WHAT TO WORK ON — Rewrite the records below, replacing every "slice" with "wedge" and leaving everything else unchanged.

Data extracted from a collection:
────────

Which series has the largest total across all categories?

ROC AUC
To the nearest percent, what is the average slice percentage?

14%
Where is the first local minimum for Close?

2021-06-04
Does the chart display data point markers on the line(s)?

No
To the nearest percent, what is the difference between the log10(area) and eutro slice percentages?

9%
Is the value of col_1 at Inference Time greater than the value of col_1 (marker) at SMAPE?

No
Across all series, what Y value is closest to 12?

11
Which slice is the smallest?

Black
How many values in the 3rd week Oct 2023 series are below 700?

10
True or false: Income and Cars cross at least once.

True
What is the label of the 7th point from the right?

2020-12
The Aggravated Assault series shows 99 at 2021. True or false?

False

────────

ANSWER SECTION —
Which series has the largest total across all categories?

ROC AUC
To the nearest percent, what is the average wedge percentage?

14%
Where is the first local minimum for Close?

2021-06-04
Does the chart display data point markers on the line(s)?

No
To the nearest percent, what is the difference between the log10(area) and eutro wedge percentages?

9%
Is the value of col_1 at Inference Time greater than the value of col_1 (marker) at SMAPE?

No
Across all series, what Y value is closest to 12?

11
Which wedge is the smallest?

Black
How many values in the 3rd week Oct 2023 series are below 700?

10
True or false: Income and Cars cross at least once.

True
What is the label of the 7th point from the right?

2020-12
The Aggravated Assault series shows 99 at 2021. True or false?

False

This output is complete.